* [TASK DETAILS] For the records shown below, return an exact copy that excludes the pictures.

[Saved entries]
——————
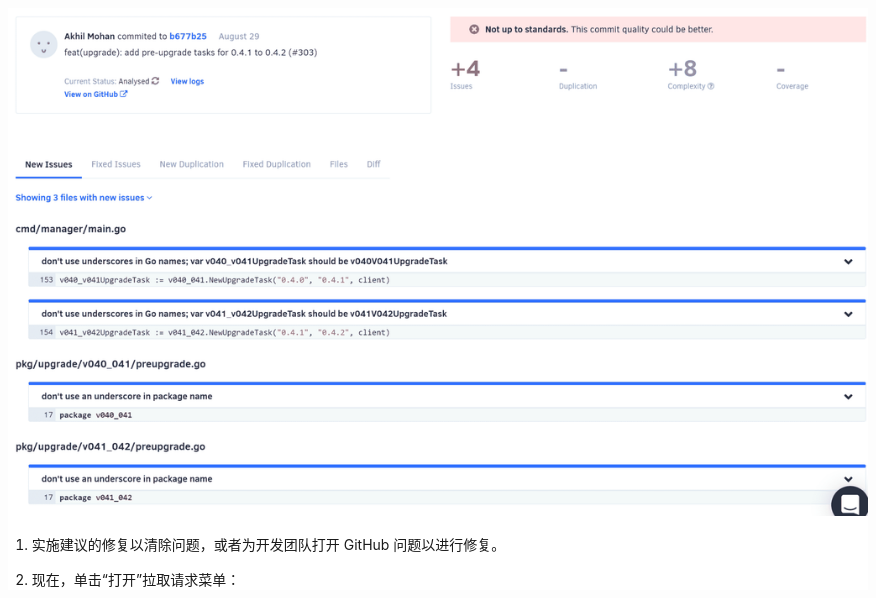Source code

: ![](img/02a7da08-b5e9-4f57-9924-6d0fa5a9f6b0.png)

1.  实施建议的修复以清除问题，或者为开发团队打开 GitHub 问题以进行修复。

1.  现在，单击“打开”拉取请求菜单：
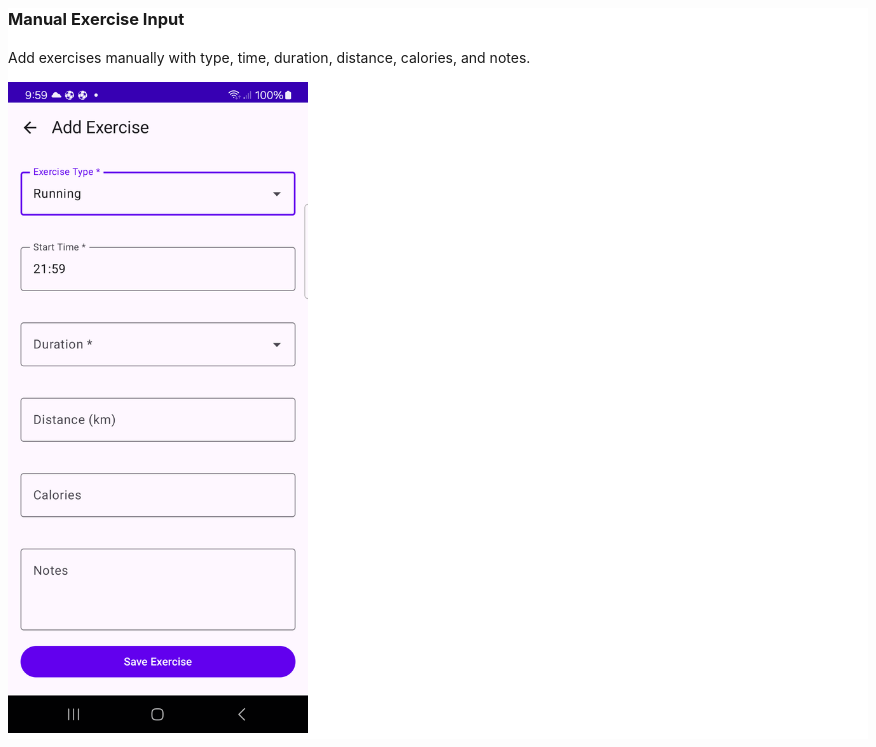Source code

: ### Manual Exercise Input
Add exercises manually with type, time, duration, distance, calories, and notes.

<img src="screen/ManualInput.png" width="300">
——————
* [REPLY]
Source code

: ![](img/02a7da08-b5e9-4f57-9924-6d0fa5a9f6b0.png)

1.  实施建议的修复以清除问题，或者为开发团队打开 GitHub 问题以进行修复。

1.  现在，单击“打开”拉取请求菜单：
Source code

: ### Manual Exercise Input
Add exercises manually with type, time, duration, distance, calories, and notes.

<img src="screen/ManualInput.png" width="300">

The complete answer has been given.